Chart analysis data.
━━━━━━
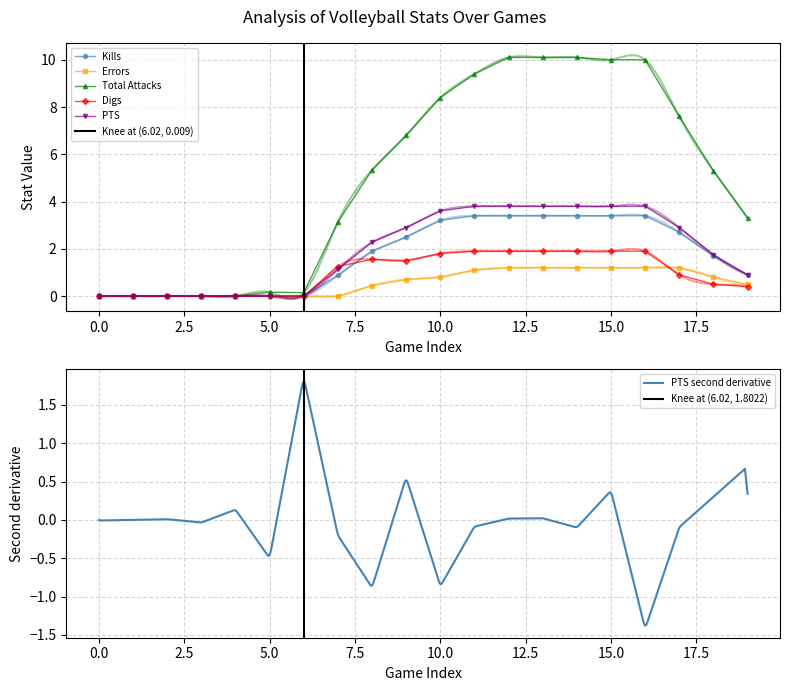

What is the highest value of the Total Attacks series?

10.1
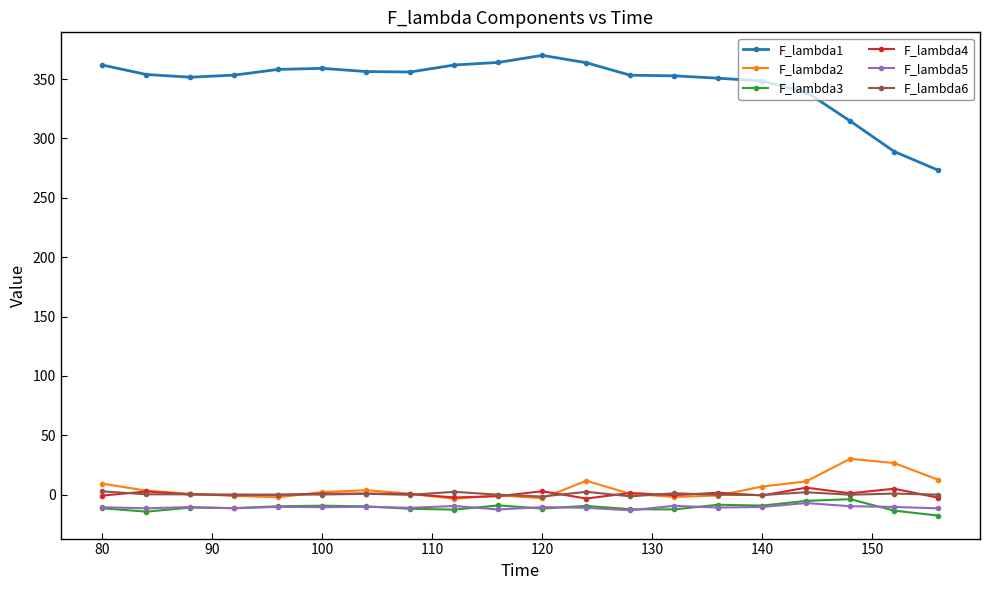

What is the sum of all F_lambda6 values?

8.5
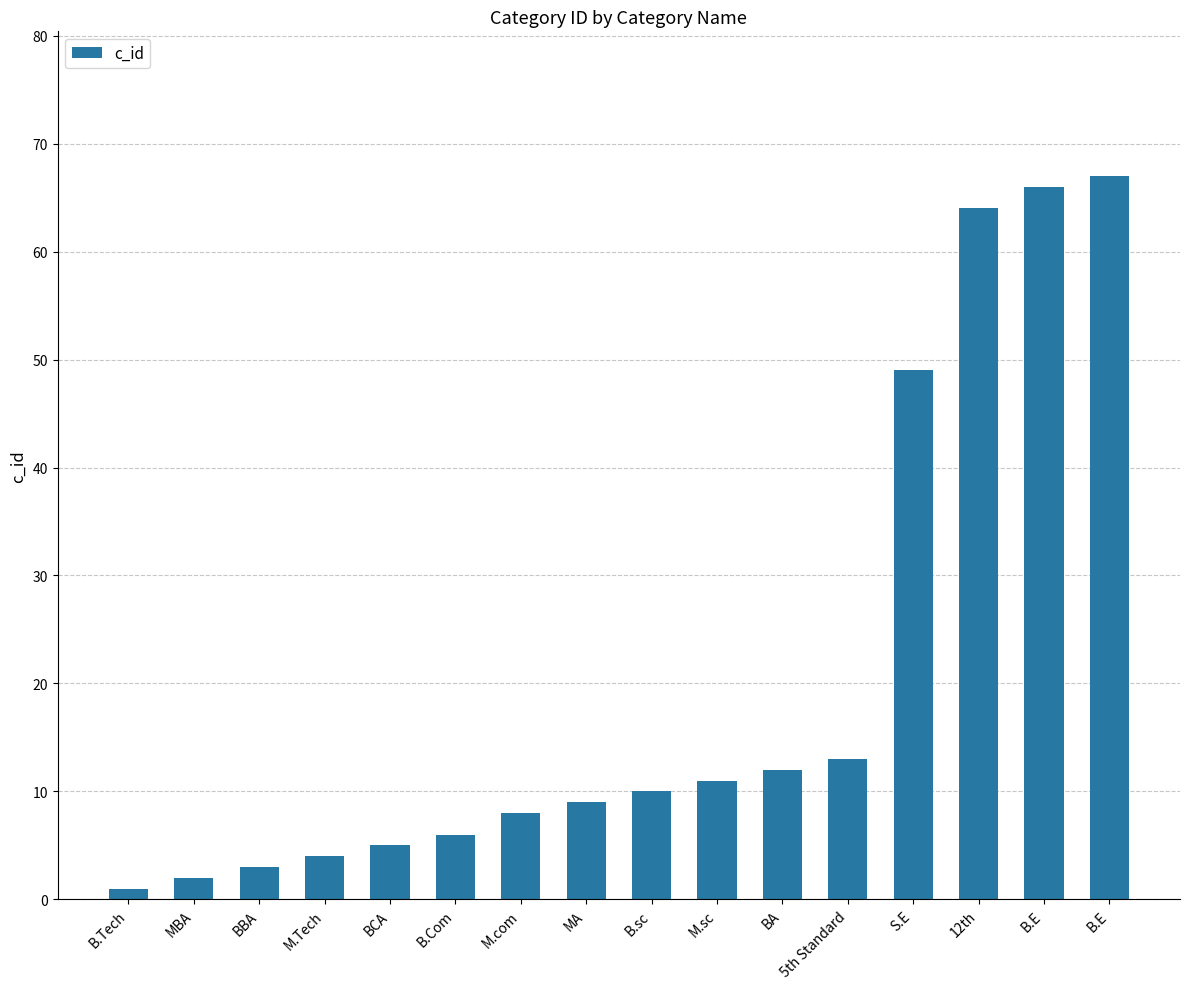

True or false: the data shows 6 at B.Com.

True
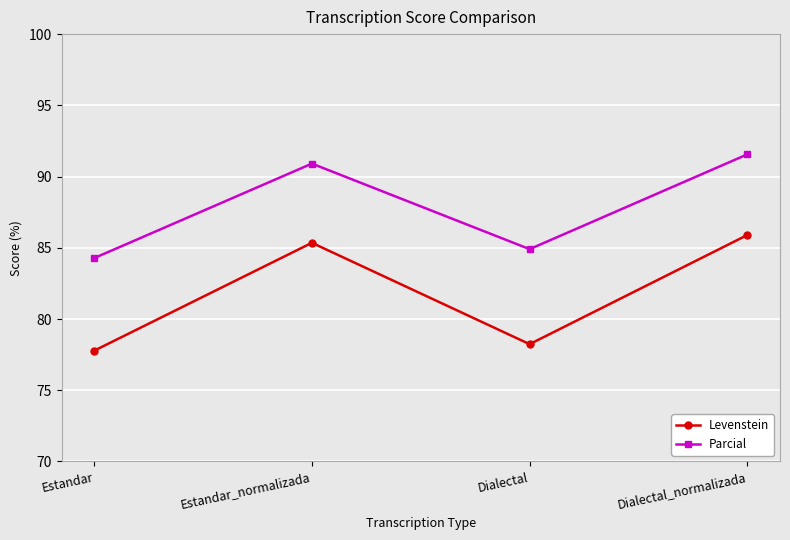

Is it true that Parcial equals 84.3 at Estandar?

True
━━━━━━
Exercise details. Please rewrite the records above as a numbered list, with the blank lines removed. Leave the pictures out of your answer.

Task answer.
1. What is the highest value of the Total Attacks series?
2. 10.1
3. What is the sum of all F_lambda6 values?
4. 8.5
5. True or false: the data shows 6 at B.Com.
6. True
7. Is it true that Parcial equals 84.3 at Estandar?
8. True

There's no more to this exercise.